You may notice that if you run the same command multiple times for the same dataset you might get slightly different out for some distances:

mothur > cluster.split(column=final.dist, count=final.count_table)
 
label	cutoff	tp	tn	fp	fn	sensitivity	specificity	ppv	npv	fdr	accuracy	mcc	f1score
0.03	0.03	30772	7052222	7538	21574	0.5879	0.9989	0.8032	0.997	0.1968	0.9959	0.6852	0.6789


mothur > cluster.split(column=final.dist, count=final.count_table)

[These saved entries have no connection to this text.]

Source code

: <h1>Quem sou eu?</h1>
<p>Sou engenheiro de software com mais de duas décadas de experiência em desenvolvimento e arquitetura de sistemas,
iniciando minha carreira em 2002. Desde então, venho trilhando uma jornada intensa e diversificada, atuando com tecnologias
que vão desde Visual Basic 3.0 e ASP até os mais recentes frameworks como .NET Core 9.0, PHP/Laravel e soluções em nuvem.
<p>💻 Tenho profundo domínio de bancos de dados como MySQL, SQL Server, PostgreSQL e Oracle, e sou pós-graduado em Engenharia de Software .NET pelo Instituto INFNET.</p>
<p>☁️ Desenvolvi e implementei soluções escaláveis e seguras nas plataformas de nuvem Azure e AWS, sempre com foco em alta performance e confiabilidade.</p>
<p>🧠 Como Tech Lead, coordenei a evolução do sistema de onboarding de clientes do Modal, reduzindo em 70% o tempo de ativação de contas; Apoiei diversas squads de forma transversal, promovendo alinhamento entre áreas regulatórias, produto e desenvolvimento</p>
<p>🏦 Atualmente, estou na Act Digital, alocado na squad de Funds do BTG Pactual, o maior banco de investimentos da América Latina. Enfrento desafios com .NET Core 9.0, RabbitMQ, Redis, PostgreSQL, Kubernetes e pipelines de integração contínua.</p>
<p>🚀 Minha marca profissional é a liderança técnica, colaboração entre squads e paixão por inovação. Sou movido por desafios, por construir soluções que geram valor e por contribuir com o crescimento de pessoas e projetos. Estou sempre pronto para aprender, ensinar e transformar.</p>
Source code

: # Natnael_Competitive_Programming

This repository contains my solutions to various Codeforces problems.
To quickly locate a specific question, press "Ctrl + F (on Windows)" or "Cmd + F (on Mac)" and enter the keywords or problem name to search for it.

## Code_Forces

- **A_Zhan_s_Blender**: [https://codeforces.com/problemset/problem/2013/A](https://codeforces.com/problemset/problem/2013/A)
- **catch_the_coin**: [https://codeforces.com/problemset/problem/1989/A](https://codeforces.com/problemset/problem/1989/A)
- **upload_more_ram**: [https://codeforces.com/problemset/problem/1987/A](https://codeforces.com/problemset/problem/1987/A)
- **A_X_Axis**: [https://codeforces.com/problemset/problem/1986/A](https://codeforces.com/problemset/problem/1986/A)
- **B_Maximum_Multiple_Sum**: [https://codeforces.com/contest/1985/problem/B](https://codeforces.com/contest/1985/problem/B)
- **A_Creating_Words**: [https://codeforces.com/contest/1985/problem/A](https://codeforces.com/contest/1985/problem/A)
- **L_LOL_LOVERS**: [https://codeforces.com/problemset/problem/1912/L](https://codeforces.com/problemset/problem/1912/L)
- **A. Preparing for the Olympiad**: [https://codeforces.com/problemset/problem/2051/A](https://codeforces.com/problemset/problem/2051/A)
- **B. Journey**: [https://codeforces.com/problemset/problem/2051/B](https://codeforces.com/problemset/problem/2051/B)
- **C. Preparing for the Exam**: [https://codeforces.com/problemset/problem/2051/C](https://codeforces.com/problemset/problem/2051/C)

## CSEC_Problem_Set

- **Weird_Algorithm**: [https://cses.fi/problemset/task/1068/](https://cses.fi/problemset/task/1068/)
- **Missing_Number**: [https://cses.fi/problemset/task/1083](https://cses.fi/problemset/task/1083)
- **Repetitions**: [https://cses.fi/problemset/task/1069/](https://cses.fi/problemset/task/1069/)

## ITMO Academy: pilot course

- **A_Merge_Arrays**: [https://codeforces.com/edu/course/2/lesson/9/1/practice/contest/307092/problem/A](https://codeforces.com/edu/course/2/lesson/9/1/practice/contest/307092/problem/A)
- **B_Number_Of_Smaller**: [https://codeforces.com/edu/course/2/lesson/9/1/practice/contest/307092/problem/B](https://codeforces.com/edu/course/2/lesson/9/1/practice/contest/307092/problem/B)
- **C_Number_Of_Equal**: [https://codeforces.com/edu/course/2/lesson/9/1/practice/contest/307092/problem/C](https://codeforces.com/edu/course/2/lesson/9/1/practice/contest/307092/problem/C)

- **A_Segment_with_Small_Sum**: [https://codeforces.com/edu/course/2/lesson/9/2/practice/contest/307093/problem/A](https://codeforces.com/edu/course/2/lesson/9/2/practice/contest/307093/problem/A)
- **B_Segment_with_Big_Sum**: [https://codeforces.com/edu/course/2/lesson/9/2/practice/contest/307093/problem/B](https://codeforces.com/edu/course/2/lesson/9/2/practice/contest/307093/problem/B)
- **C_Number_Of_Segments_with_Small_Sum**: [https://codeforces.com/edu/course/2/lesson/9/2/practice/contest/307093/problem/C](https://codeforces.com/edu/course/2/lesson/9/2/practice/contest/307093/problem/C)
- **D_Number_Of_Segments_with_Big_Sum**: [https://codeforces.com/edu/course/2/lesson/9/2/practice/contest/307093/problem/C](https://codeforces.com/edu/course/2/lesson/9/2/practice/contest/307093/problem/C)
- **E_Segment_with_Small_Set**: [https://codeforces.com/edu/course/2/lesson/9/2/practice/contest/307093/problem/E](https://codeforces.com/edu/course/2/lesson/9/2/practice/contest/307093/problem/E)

label	cutoff	tp	tn	fp	fn	sensitivity	specificity	ppv	npv	fdr	accuracy	mcc	f1score
0.03	0.03	31313	7051732	8028	21033	0.5982	0.9989	0.7959	0.997	0.2041	0.9959	0.6881	0.683

The variability is caused by the randomization of the sequences.

Revisions

  • 1.27.0 - reduced memory by 50% and increased speed by 55%.
  • 1.28.0 - added count parameter
  • 1.29.0 - added cluster parameter
  • 1.30.0 - no longer creates concatenated distance matrix for splitmethod=fasta.
  • 1.31.0 - Bug Fix: - when splitting by taxonomy mothur was saving temp fasta files as the "current" fasta file.
  • 1.34.0 - added the file option which allows you to enter your file containing your list of column and names/count files as well as the singleton file. This file is mothur generated, when you run cluster.split() with the cluster=f parameter. This can be helpful when you have a large dataset that you may be able to use all your processors for the splitting step, but have to reduce them for the cluster step due to RAM constraints. For example: cluster.split(fasta=yourFasta, taxonomy=yourTax, count=yourCount, taxlevel=3, cluster=f, processors=8) then cluster.split(file=yourFile, processors=4). This allows your to maximize your processors during the splitting step. Also, if you are unsure if the cluster step will have RAM issue with multiple processors, you can avoid running the first part of the command multiple times.
  • 1.35.0 - Clustering commands did not include the count file info. when printing list file OTU order. Only effects clustering commands. *.pick commands must preserve otuLabels order. - http://www.mothur.org/forum/viewtopic.php?f=3&t=3460&p=10483#p10483
  • 1.35.0 - Bug Fix: MPI version compile issue, http://www.mothur.org/forum/viewtopic.php?f=4&t=3453&p=10073#p10073. fixed in 1.34.1.
  • 1.36.0 - Bug Fix: did not allow you to use the classic option with the file option.
  • 1.37.0 - Adds vsearch clustering methods: agc and dgc. #169
  • 1.37.0 - Bug Fix: Removes OS limit on open files. #142
  • 1.38.0 - Fixes bug with age method.
  • 1.38.1 - Removes hard parameter.
  • 1.39.0 - Adds opticlust method. opti new default clustering method.